*DIRECTIONS:*
Copy every record that follows, word for word.

(Page segmentation data)
· · · · ·

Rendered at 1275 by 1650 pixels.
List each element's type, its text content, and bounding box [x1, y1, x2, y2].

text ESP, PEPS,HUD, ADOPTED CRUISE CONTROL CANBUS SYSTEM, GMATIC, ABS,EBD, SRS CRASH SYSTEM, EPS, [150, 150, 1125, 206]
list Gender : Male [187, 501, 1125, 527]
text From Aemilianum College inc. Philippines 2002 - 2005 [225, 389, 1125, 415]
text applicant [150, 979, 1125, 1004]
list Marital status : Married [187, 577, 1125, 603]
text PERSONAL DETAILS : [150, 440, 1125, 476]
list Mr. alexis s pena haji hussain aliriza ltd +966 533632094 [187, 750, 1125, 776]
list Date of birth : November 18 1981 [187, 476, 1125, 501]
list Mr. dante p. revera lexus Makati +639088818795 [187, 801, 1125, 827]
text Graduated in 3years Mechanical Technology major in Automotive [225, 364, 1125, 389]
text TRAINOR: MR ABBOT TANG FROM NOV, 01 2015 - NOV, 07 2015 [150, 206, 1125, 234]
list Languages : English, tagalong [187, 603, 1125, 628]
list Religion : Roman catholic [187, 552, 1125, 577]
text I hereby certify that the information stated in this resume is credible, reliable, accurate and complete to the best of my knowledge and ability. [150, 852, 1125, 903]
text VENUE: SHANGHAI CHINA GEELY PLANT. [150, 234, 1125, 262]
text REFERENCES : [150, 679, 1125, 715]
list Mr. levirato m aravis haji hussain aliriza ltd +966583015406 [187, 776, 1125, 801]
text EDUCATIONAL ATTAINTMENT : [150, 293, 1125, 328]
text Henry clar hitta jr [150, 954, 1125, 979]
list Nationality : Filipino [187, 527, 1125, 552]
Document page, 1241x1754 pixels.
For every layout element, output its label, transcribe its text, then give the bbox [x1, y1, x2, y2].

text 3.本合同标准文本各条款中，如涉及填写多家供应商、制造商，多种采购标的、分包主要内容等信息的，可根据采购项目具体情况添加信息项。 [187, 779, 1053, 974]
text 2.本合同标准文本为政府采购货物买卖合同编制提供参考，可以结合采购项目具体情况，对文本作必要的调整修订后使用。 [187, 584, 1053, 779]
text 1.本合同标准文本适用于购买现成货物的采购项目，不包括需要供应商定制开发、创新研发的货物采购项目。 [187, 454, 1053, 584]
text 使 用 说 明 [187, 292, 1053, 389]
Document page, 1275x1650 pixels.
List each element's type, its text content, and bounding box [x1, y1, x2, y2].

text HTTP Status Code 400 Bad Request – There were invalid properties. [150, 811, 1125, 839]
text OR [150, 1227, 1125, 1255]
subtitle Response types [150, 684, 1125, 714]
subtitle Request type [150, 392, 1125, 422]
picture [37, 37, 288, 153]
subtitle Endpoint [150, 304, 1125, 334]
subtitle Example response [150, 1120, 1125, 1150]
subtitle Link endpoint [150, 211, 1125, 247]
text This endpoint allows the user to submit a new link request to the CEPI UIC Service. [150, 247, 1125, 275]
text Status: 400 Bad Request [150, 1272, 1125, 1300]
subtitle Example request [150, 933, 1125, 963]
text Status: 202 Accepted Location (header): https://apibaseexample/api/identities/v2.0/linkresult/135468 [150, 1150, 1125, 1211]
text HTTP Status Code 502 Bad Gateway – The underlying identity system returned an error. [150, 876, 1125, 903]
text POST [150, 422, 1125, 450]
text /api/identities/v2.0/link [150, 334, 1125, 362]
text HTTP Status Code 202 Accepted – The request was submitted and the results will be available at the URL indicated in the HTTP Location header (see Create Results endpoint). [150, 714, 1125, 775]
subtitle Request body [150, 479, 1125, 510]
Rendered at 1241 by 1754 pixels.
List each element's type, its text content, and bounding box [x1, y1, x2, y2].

· · · · ·

*EXPECTED ANSWER:*
Rendered at 1275 by 1650 pixels.
List each element's type, its text content, and bounding box [x1, y1, x2, y2].

text ESP, PEPS,HUD, ADOPTED CRUISE CONTROL CANBUS SYSTEM, GMATIC, ABS,EBD, SRS CRASH SYSTEM, EPS, [150, 150, 1125, 206]
list Gender : Male [187, 501, 1125, 527]
text From Aemilianum College inc. Philippines 2002 - 2005 [225, 389, 1125, 415]
text applicant [150, 979, 1125, 1004]
list Marital status : Married [187, 577, 1125, 603]
text PERSONAL DETAILS : [150, 440, 1125, 476]
list Mr. alexis s pena haji hussain aliriza ltd +966 533632094 [187, 750, 1125, 776]
list Date of birth : November 18 1981 [187, 476, 1125, 501]
list Mr. dante p. revera lexus Makati +639088818795 [187, 801, 1125, 827]
text Graduated in 3years Mechanical Technology major in Automotive [225, 364, 1125, 389]
text TRAINOR: MR ABBOT TANG FROM NOV, 01 2015 - NOV, 07 2015 [150, 206, 1125, 234]
list Languages : English, tagalong [187, 603, 1125, 628]
list Religion : Roman catholic [187, 552, 1125, 577]
text I hereby certify that the information stated in this resume is credible, reliable, accurate and complete to the best of my knowledge and ability. [150, 852, 1125, 903]
text VENUE: SHANGHAI CHINA GEELY PLANT. [150, 234, 1125, 262]
text REFERENCES : [150, 679, 1125, 715]
list Mr. levirato m aravis haji hussain aliriza ltd +966583015406 [187, 776, 1125, 801]
text EDUCATIONAL ATTAINTMENT : [150, 293, 1125, 328]
text Henry clar hitta jr [150, 954, 1125, 979]
list Nationality : Filipino [187, 527, 1125, 552]
Document page, 1241x1754 pixels.
For every layout element, output its label, transcribe its text, then give the bbox [x1, y1, x2, y2].

text 3.本合同标准文本各条款中，如涉及填写多家供应商、制造商，多种采购标的、分包主要内容等信息的，可根据采购项目具体情况添加信息项。 [187, 779, 1053, 974]
text 2.本合同标准文本为政府采购货物买卖合同编制提供参考，可以结合采购项目具体情况，对文本作必要的调整修订后使用。 [187, 584, 1053, 779]
text 1.本合同标准文本适用于购买现成货物的采购项目，不包括需要供应商定制开发、创新研发的货物采购项目。 [187, 454, 1053, 584]
text 使 用 说 明 [187, 292, 1053, 389]
Document page, 1275x1650 pixels.
List each element's type, its text content, and bounding box [x1, y1, x2, y2].

text HTTP Status Code 400 Bad Request – There were invalid properties. [150, 811, 1125, 839]
text OR [150, 1227, 1125, 1255]
subtitle Response types [150, 684, 1125, 714]
subtitle Request type [150, 392, 1125, 422]
picture [37, 37, 288, 153]
subtitle Endpoint [150, 304, 1125, 334]
subtitle Example response [150, 1120, 1125, 1150]
subtitle Link endpoint [150, 211, 1125, 247]
text This endpoint allows the user to submit a new link request to the CEPI UIC Service. [150, 247, 1125, 275]
text Status: 400 Bad Request [150, 1272, 1125, 1300]
subtitle Example request [150, 933, 1125, 963]
text Status: 202 Accepted Location (header): https://apibaseexample/api/identities/v2.0/linkresult/135468 [150, 1150, 1125, 1211]
text HTTP Status Code 502 Bad Gateway – The underlying identity system returned an error. [150, 876, 1125, 903]
text POST [150, 422, 1125, 450]
text /api/identities/v2.0/link [150, 334, 1125, 362]
text HTTP Status Code 202 Accepted – The request was submitted and the results will be available at the URL indicated in the HTTP Location header (see Create Results endpoint). [150, 714, 1125, 775]
subtitle Request body [150, 479, 1125, 510]
Rendered at 1241 by 1754 pixels.
List each element's type, its text content, and bounding box [x1, y1, x2, y2].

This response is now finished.